### EXERCISE INSTRUCTIONS
Once you find the line containing "[70] Tourangeau R, Smith" in the data below, copy it and each following line exactly, up to and including the line containing "Licensee Bentham Open.", and nothing else.

### DATA EXCERPTS
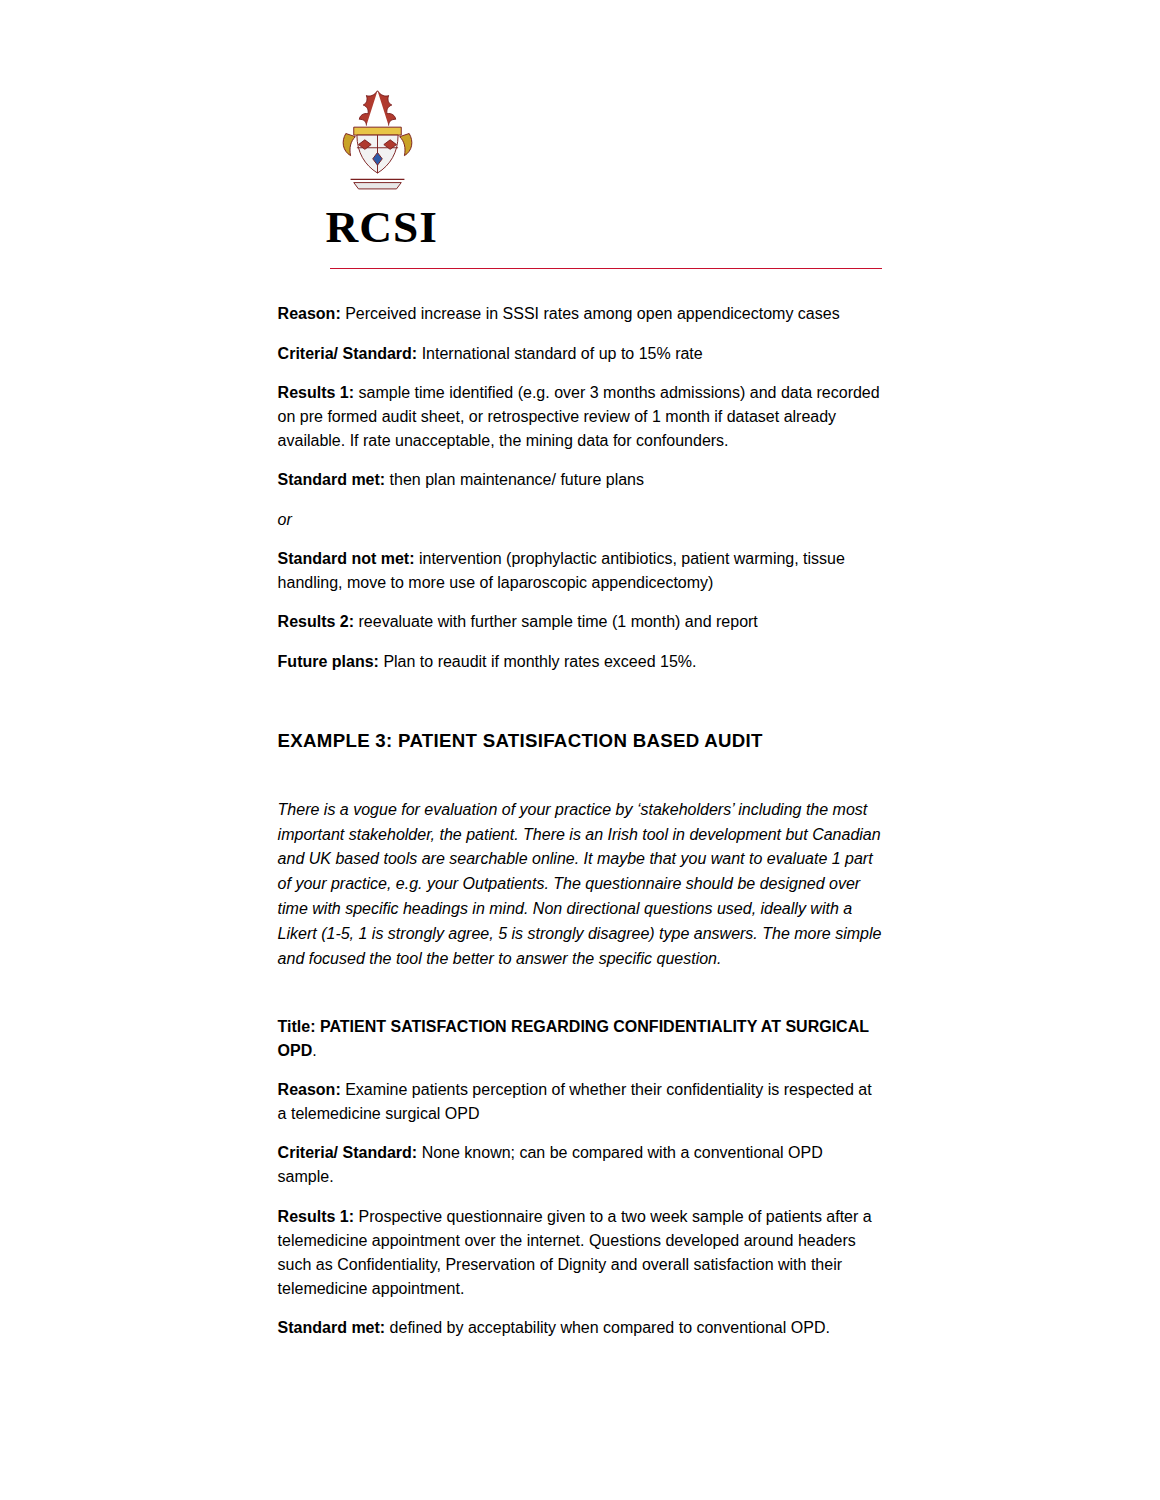RCSI
Reason: Perceived increase in SSSI rates among open appendicectomy cases
Criteria/ Standard: International standard of up to 15% rate
Results 1: sample time identified (e.g. over 3 months admissions) and data recorded on pre formed audit sheet, or retrospective review of 1 month if dataset already available. If rate unacceptable, the mining data for confounders.
Standard met: then plan maintenance/ future plans
or
Standard not met: intervention (prophylactic antibiotics, patient warming, tissue handling, move to more use of laparoscopic appendicectomy)
Results 2: reevaluate with further sample time (1 month) and report
Future plans: Plan to reaudit if monthly rates exceed 15%.
EXAMPLE 3: PATIENT SATISIFACTION BASED AUDIT
There is a vogue for evaluation of your practice by ‘stakeholders’ including the most important stakeholder, the patient. There is an Irish tool in development but Canadian and UK based tools are searchable online. It maybe that you want to evaluate 1 part of your practice, e.g. your Outpatients. The questionnaire should be designed over time with specific headings in mind. Non directional questions used, ideally with a Likert (1-5, 1 is strongly agree, 5 is strongly disagree) type answers. The more simple and focused the tool the better to answer the specific question.
Title: PATIENT SATISFACTION REGARDING CONFIDENTIALITY AT SURGICAL OPD.
Reason: Examine patients perception of whether their confidentiality is respected at a telemedicine surgical OPD
Criteria/ Standard: None known; can be compared with a conventional OPD sample.
Results 1: Prospective questionnaire given to a two week sample of patients after a telemedicine appointment over the internet. Questions developed around headers such as Confidentiality, Preservation of Dignity and overall satisfaction with their telemedicine appointment.
Standard met: defined by acceptability when compared to conventional OPD.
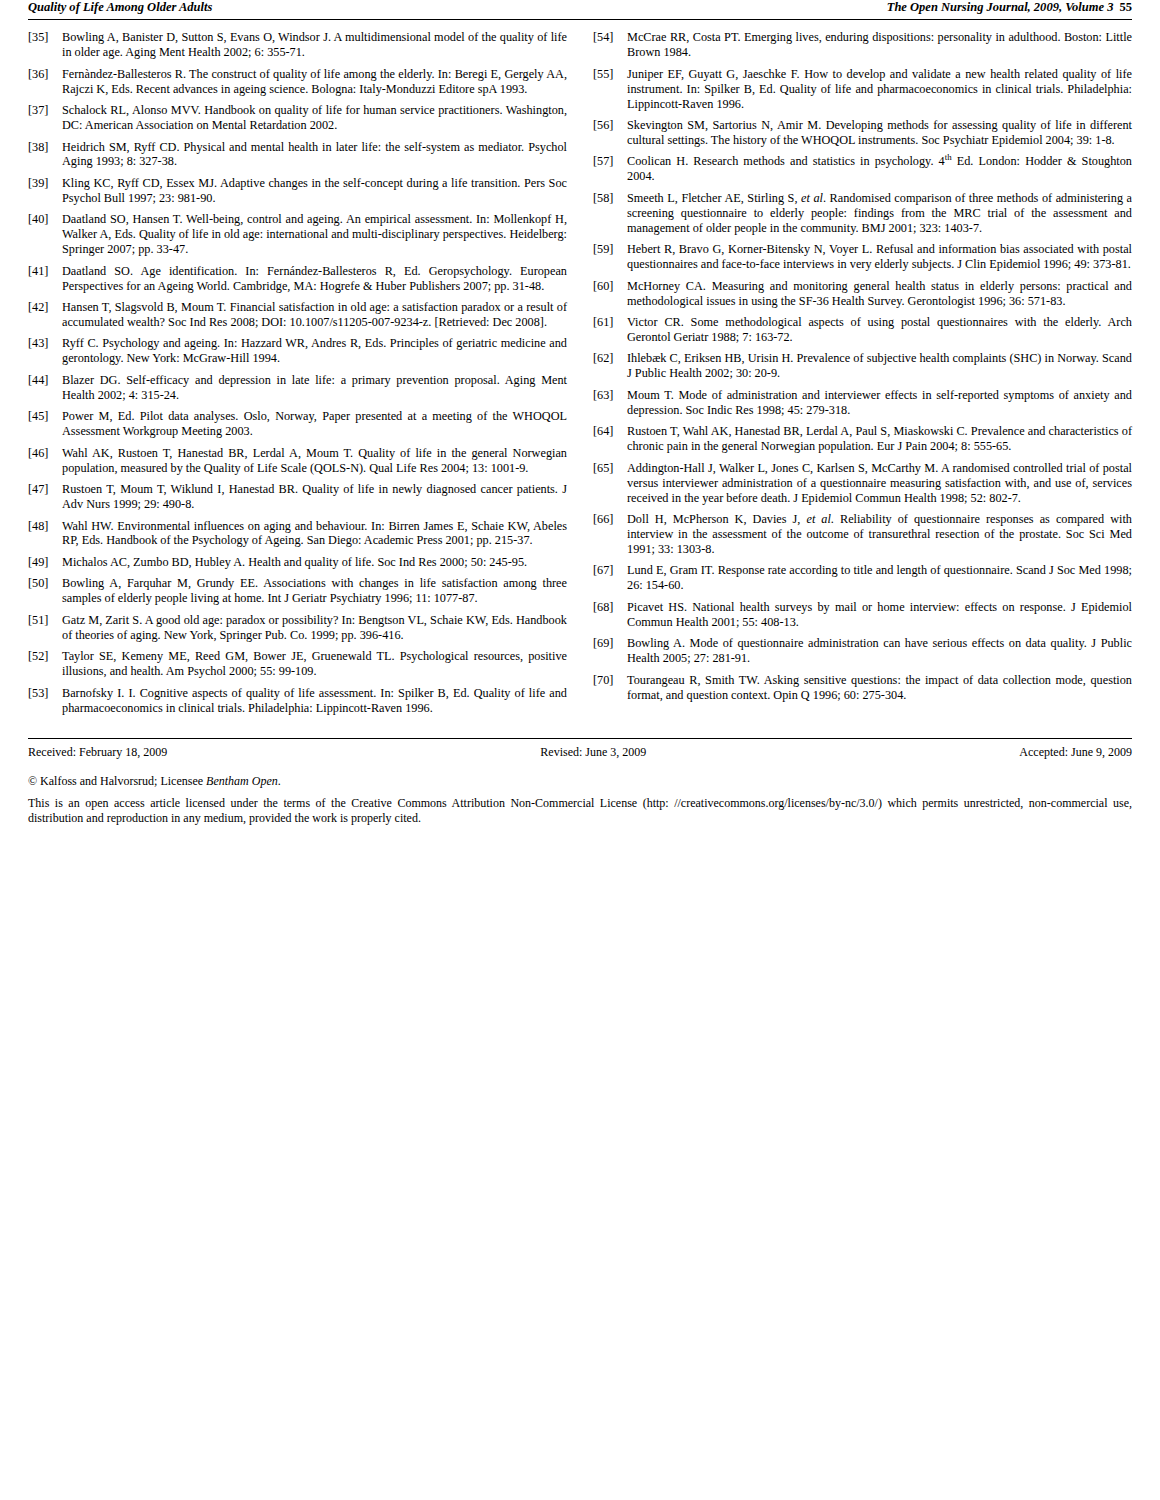Quality of Life Among Older Adults
The Open Nursing Journal, 2009, Volume 355
[35] Bowling A, Banister D, Sutton S, Evans O, Windsor J. A multidimensional model of the quality of life in older age. Aging Ment Health 2002; 6: 355-71.
[36] Fernàndez-Ballesteros R. The construct of quality of life among the elderly. In: Beregi E, Gergely AA, Rajczi K, Eds. Recent advances in ageing science. Bologna: Italy-Monduzzi Editore spA 1993.
[37] Schalock RL, Alonso MVV. Handbook on quality of life for human service practitioners. Washington, DC: American Association on Mental Retardation 2002.
[38] Heidrich SM, Ryff CD. Physical and mental health in later life: the self-system as mediator. Psychol Aging 1993; 8: 327-38.
[39] Kling KC, Ryff CD, Essex MJ. Adaptive changes in the self-concept during a life transition. Pers Soc Psychol Bull 1997; 23: 981-90.
[40] Daatland SO, Hansen T. Well-being, control and ageing. An empirical assessment. In: Mollenkopf H, Walker A, Eds. Quality of life in old age: international and multi-disciplinary perspectives. Heidelberg: Springer 2007; pp. 33-47.
[41] Daatland SO. Age identification. In: Fernández-Ballesteros R, Ed. Geropsychology. European Perspectives for an Ageing World. Cambridge, MA: Hogrefe & Huber Publishers 2007; pp. 31-48.
[42] Hansen T, Slagsvold B, Moum T. Financial satisfaction in old age: a satisfaction paradox or a result of accumulated wealth? Soc Ind Res 2008; DOI: 10.1007/s11205-007-9234-z. [Retrieved: Dec 2008].
[43] Ryff C. Psychology and ageing. In: Hazzard WR, Andres R, Eds. Principles of geriatric medicine and gerontology. New York: McGraw-Hill 1994.
[44] Blazer DG. Self-efficacy and depression in late life: a primary prevention proposal. Aging Ment Health 2002; 4: 315-24.
[45] Power M, Ed. Pilot data analyses. Oslo, Norway, Paper presented at a meeting of the WHOQOL Assessment Workgroup Meeting 2003.
[46] Wahl AK, Rustoen T, Hanestad BR, Lerdal A, Moum T. Quality of life in the general Norwegian population, measured by the Quality of Life Scale (QOLS-N). Qual Life Res 2004; 13: 1001-9.
[47] Rustoen T, Moum T, Wiklund I, Hanestad BR. Quality of life in newly diagnosed cancer patients. J Adv Nurs 1999; 29: 490-8.
[48] Wahl HW. Environmental influences on aging and behaviour. In: Birren James E, Schaie KW, Abeles RP, Eds. Handbook of the Psychology of Ageing. San Diego: Academic Press 2001; pp. 215-37.
[49] Michalos AC, Zumbo BD, Hubley A. Health and quality of life. Soc Ind Res 2000; 50: 245-95.
[50] Bowling A, Farquhar M, Grundy EE. Associations with changes in life satisfaction among three samples of elderly people living at home. Int J Geriatr Psychiatry 1996; 11: 1077-87.
[51] Gatz M, Zarit S. A good old age: paradox or possibility? In: Bengtson VL, Schaie KW, Eds. Handbook of theories of aging. New York, Springer Pub. Co. 1999; pp. 396-416.
[52] Taylor SE, Kemeny ME, Reed GM, Bower JE, Gruenewald TL. Psychological resources, positive illusions, and health. Am Psychol 2000; 55: 99-109.
[53] Barnofsky I. I. Cognitive aspects of quality of life assessment. In: Spilker B, Ed. Quality of life and pharmacoeconomics in clinical trials. Philadelphia: Lippincott-Raven 1996.
[54] McCrae RR, Costa PT. Emerging lives, enduring dispositions: personality in adulthood. Boston: Little Brown 1984.
[55] Juniper EF, Guyatt G, Jaeschke F. How to develop and validate a new health related quality of life instrument. In: Spilker B, Ed. Quality of life and pharmacoeconomics in clinical trials. Philadelphia: Lippincott-Raven 1996.
[56] Skevington SM, Sartorius N, Amir M. Developing methods for assessing quality of life in different cultural settings. The history of the WHOQOL instruments. Soc Psychiatr Epidemiol 2004; 39: 1-8.
[57] Coolican H. Research methods and statistics in psychology. 4th Ed. London: Hodder & Stoughton 2004.
[58] Smeeth L, Fletcher AE, Stirling S, et al. Randomised comparison of three methods of administering a screening questionnaire to elderly people: findings from the MRC trial of the assessment and management of older people in the community. BMJ 2001; 323: 1403-7.
[59] Hebert R, Bravo G, Korner-Bitensky N, Voyer L. Refusal and information bias associated with postal questionnaires and face-to-face interviews in very elderly subjects. J Clin Epidemiol 1996; 49: 373-81.
[60] McHorney CA. Measuring and monitoring general health status in elderly persons: practical and methodological issues in using the SF-36 Health Survey. Gerontologist 1996; 36: 571-83.
[61] Victor CR. Some methodological aspects of using postal questionnaires with the elderly. Arch Gerontol Geriatr 1988; 7: 163-72.
[62] Ihlebæk C, Eriksen HB, Urisin H. Prevalence of subjective health complaints (SHC) in Norway. Scand J Public Health 2002; 30: 20-9.
[63] Moum T. Mode of administration and interviewer effects in self-reported symptoms of anxiety and depression. Soc Indic Res 1998; 45: 279-318.
[64] Rustoen T, Wahl AK, Hanestad BR, Lerdal A, Paul S, Miaskowski C. Prevalence and characteristics of chronic pain in the general Norwegian population. Eur J Pain 2004; 8: 555-65.
[65] Addington-Hall J, Walker L, Jones C, Karlsen S, McCarthy M. A randomised controlled trial of postal versus interviewer administration of a questionnaire measuring satisfaction with, and use of, services received in the year before death. J Epidemiol Commun Health 1998; 52: 802-7.
[66] Doll H, McPherson K, Davies J, et al. Reliability of questionnaire responses as compared with interview in the assessment of the outcome of transurethral resection of the prostate. Soc Sci Med 1991; 33: 1303-8.
[67] Lund E, Gram IT. Response rate according to title and length of questionnaire. Scand J Soc Med 1998; 26: 154-60.
[68] Picavet HS. National health surveys by mail or home interview: effects on response. J Epidemiol Commun Health 2001; 55: 408-13.
[69] Bowling A. Mode of questionnaire administration can have serious effects on data quality. J Public Health 2005; 27: 281-91.
[70] Tourangeau R, Smith TW. Asking sensitive questions: the impact of data collection mode, question format, and question context. Opin Q 1996; 60: 275-304.
Received: February 18, 2009
Revised: June 3, 2009
Accepted: June 9, 2009
© Kalfoss and Halvorsrud; Licensee Bentham Open.
This is an open access article licensed under the terms of the Creative Commons Attribution Non-Commercial License (http: //creativecommons.org/licenses/by-nc/3.0/) which permits unrestricted, non-commercial use, distribution and reproduction in any medium, provided the work is properly cited.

### FINISHED EXERCISE
[70] Tourangeau R, Smith TW. Asking sensitive questions: the impact of data collection mode, question format, and question context. Opin Q 1996; 60: 275-304.
Received: February 18, 2009
Revised: June 3, 2009
Accepted: June 9, 2009
© Kalfoss and Halvorsrud; Licensee Bentham Open.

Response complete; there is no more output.